Monday, 23 March 2015
From the Study “Colossians”: Grace Be With You All
Paul’s final word to the Colossian church is “Grace be with you all.“
Is that just a stock phrase, pulled out of a handbook for polite letter writing? You know, you’re finishing an email to someone you don’t know very well and you write “love,” out of habit. Oops. Inappropriate. “Warmly”? Too folksy. “Regards”? Too formal. “Sincerely”? Too blah. “Cheerfully?” Forget it.
You sign your name with no closing phrase.
But Paul doesn’t do that. Instead he uses a benediction that sums up what he’s been saying all along.
Where we’ve been
In the previous section Colossians 3:15-4:1, Paul talked about how to live out our faith at home, in the daily demands of work and family. This is where we spend the bulk of our time and energy. Does Paul give us a Christian rulebook for every situation? No, he encourages them to let Christ rule our hearts, 3:15, 16, and let his name govern our words and actions.

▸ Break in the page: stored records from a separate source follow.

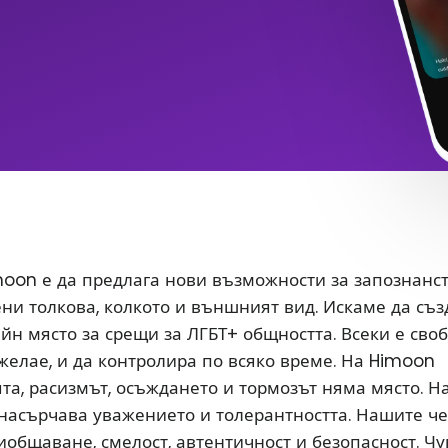
oon е да предлага нови възможности за запознанс
ени толкова, колкото и външният вид. Искаме да съ
йн място за срещи за ЛГБТ+ общността. Всеки е сво
 желае, и да контролира по всяко време. На Himoon
а, расизмът, осъждането и тормозът няма място. Н
насърчава уважението и толерантността. Нашите ч
иобщаване, смелост, автентичност и безопасност. Чу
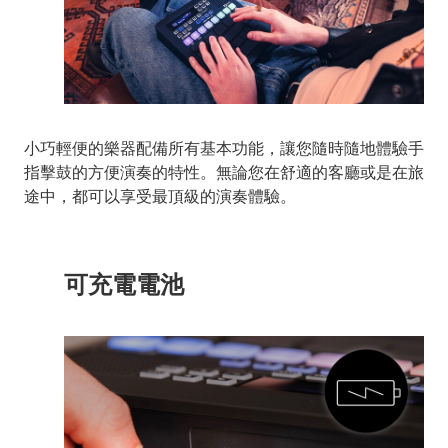
小巧輕便的樂器配備所有基本功能，讓您隨時隨地體驗手
指擊鼓的方便演奏的特性。無論您在舒適的客廳或是在旅
途中，都可以享受最頂級的演奏體驗。
可充電電池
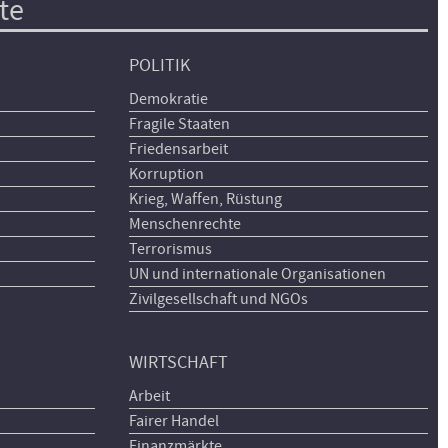
te
POLITIK
Demokratie
Fragile Staaten
Friedensarbeit
Korruption
Krieg, Waffen, Rüstung
Menschenrechte
Terrorismus
UN und internationale Organisationen
Zivilgesellschaft und NGOs
WIRTSCHAFT
Arbeit
Fairer Handel
Finanzmärkte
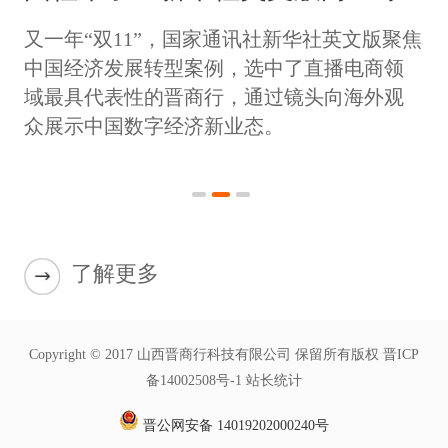
介绍晋商行“双11”备战！
又一年“双11”，国家通讯社新华社英文版聚焦
中国经济发展转型案例，选中了直播电商领
域最具代表性的晋商行，通过镜头向海外观
众展示中国数字经济新业态。
了解更多
Copyright © 2017 山西晋商行科技有限公司 保留所有版权 晋ICP
备14002508号-1 站长统计
晋公网安备 14019202000240号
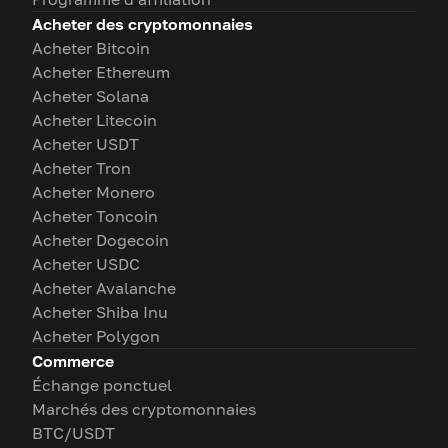
Acheter des cryptomonnaies
Acheter Bitcoin
Acheter Ethereum
Acheter Solana
Acheter Litecoin
Acheter USDT
Acheter Tron
Acheter Monero
Acheter Toncoin
Acheter Dogecoin
Acheter USDC
Acheter Avalanche
Acheter Shiba Inu
Acheter Polygon
Commerce
Échange ponctuel
Marchés des cryptomonnaies
BTC/USDT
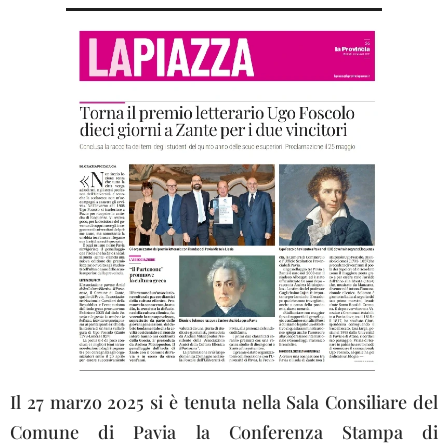
Il 27 marzo 2025 si è tenuta nella Sala Consiliare del
Comune di Pavia la Conferenza Stampa di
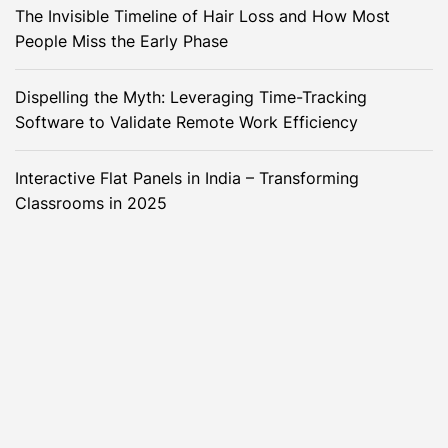
The Invisible Timeline of Hair Loss and How Most
People Miss the Early Phase
Dispelling the Myth: Leveraging Time-Tracking
Software to Validate Remote Work Efficiency
Interactive Flat Panels in India – Transforming
Classrooms in 2025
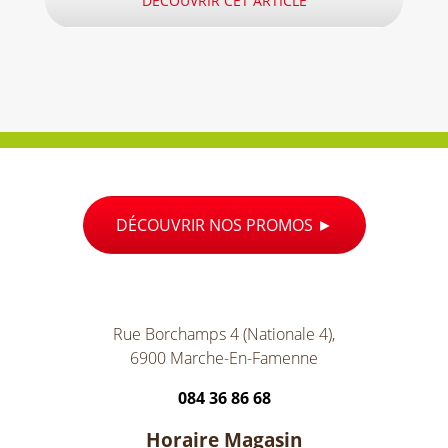
DÉCOUVRIR CET ARTICLE
DÉCOUVRIR NOS PROMOS
Rue Borchamps 4 (Nationale 4),
6900 Marche-En-Famenne
084 36 86 68
Horaire Magasin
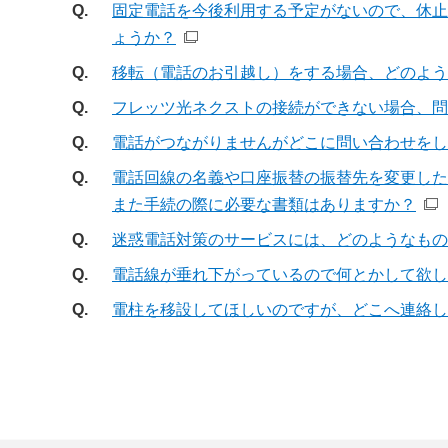
Q.
固定電話を今後利用する予定がないので、休止
ょうか？
Q.
移転（電話のお引越し）をする場合、どのよう
Q.
フレッツ光ネクストの接続ができない場合、問
Q.
電話がつながりませんがどこに問い合わせをし
Q.
電話回線の名義や口座振替の振替先を変更した
また手続の際に必要な書類はありますか？
Q.
迷惑電話対策のサービスには、どのようなもの
Q.
電話線が垂れ下がっているので何とかして欲し
Q.
電柱を移設してほしいのですが、どこへ連絡し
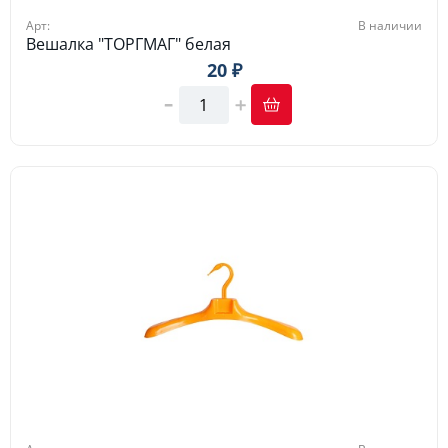
Арт:
В наличии
Вешалка "ТОРГМАГ" белая
20 ₽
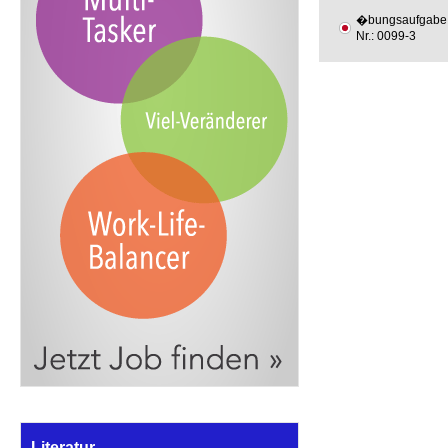
�bungsaufgabe
Nr.: 0099-3
Literatur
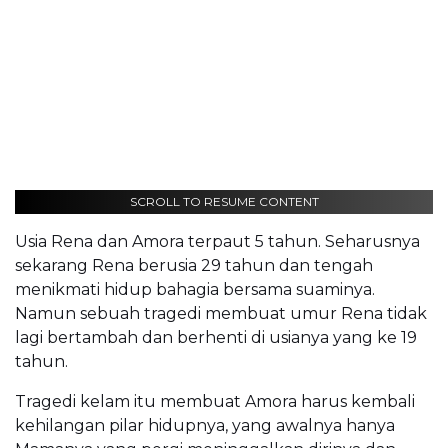
SCROLL TO RESUME CONTENT
Usia Rena dan Amora terpaut 5 tahun. Seharusnya
sekarang Rena berusia 29 tahun dan tengah
menikmati hidup bahagia bersama suaminya.
Namun sebuah tragedi membuat umur Rena tidak
lagi bertambah dan berhenti di usianya yang ke 19
tahun.
Tragedi kelam itu membuat Amora harus kembali
kehilangan pilar hidupnya, yang awalnya hanya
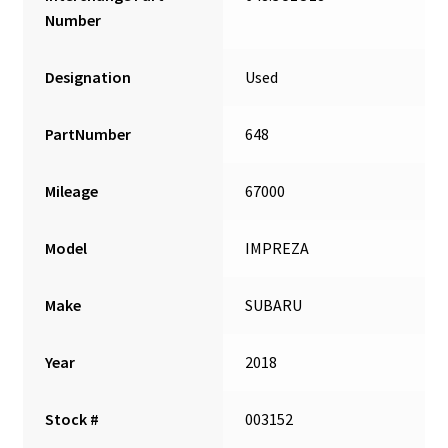
Number
Designation
Used
PartNumber
648
Mileage
67000
Model
IMPREZA
Make
SUBARU
Year
2018
Stock #
003152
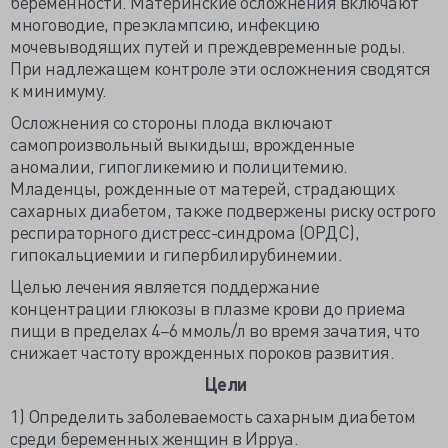
беременности. Материнские осложнения включают
многоводие, преэклампсию, инфекцию
мочевыводящих путей и преждевременные роды.
При надлежащем контроле эти осложнения сводятся
к минимуму.
Осложнения со стороны плода включают
самопроизвольный выкидыш, врожденные
аномалии, гипогликемию и полицитемию.
Младенцы, рожденные от матерей, страдающих
сахарных диабетом, также подвержены риску острого
респираторного дистресс-синдрома (ОРДС),
гипокальциемии и гипербилирубинемии.
Целью лечения является поддержание
концентрации глюкозы в плазме крови до приема
пищи в пределах 4–6 ммоль/л во время зачатия, что
снижает частоту врожденных пороков развития.
Цели
1) Определить заболеваемость сахарным диабетом
среди беременных женщин в Ирруа.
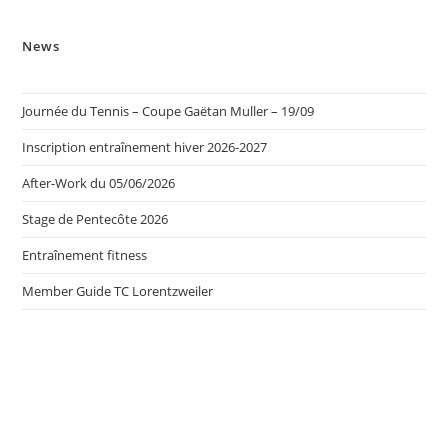
News
Journée du Tennis – Coupe Gaëtan Muller – 19/09
Inscription entraînement hiver 2026-2027
After-Work du 05/06/2026
Stage de Pentecôte 2026
Entraînement fitness
Member Guide TC Lorentzweiler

Then he sets up an authority structure so that we’re not always arguing about who’s in charge. Yet even these roles aren’t just rules, they are a chance to live out both the voluntary submission and loving leadership of Jesus.
You might say that these are “grace rules” because they become a doorway to experiencing his presence and receiving his help.
Where Paul takes us
Then Paul turns to the world of outsiders, 4:2-6. He wants us to walk in Christ not just in our private worlds, but outside, where people don’t yet know him. We have a gospel obligation to them. Sure, we say, but how in the world am I supposed to find time for that? How can I bring Christ to them when I’m all used up?!
Paul’s answer is so gracious. So reasonable. He weaves what we already do with what we’re being asked to do:
- Start with prayer. Pray about everything, not just domestic details, but gospel advance. Prayer is the first and best way to participate in the world outside your life. Prayer is alertness. In prayer we become alert to God, alert to others, alert to opportunities.
- Recognize the difference between Paul’s call and mine. Paul was called by God to proclaim the gospel of Jesus Christ publicly, to speak clearly as he “ought to speak.” We’re called to live out the gospel so that people can’t help but ask questions. Then we’re to speak as we “ought to answer.” Our words are by necessity briefer, conversational. But that doesn’t mean they aren’t full of grace, and salty enough to be interesting.
- Think opportunity, not one more thing to do. If we have to make it happen, it probably won’t. But God wants us to seek him and then seize the opportunities he sends. He weaves evangelism into our day as we walk wisely and speak graciously.
Who we’re traveling with
Paul ends with greetings to and from 10 different people. Not only is it fascinating to learn their back story, it also shows us something about Paul. He’s not a lone ranger Christian. He knows people. He works with people. He entrusts ministry to people. He commends people. He loves people. He receives comfort from people. What a wonderful encouragement for us to do the same.
But that’s not all. For Paul’s heart toward each of these is a shadow of Christ’s heart toward you and me. Paul called Tychicus “beloved brother, faithful minister, fellow servant.” (4:7). That’s what Jesus says to each of us.
“But,” you protest, “I’m not faithful. I’m unlovely. I don’t always like being a servant.” Of course not. But that’s where grace comes in. His grace is a one way conduit of love. He loves you. His grace has forgiven your unfaithfulness and is transforming you into a faithful one. His grace calls you to serve, not alone, but right next to him.
Hear the voice of Jesus in every greeting that Paul gives. It is a voice of grace.
No wonder Paul closes with “Grace be with you all.”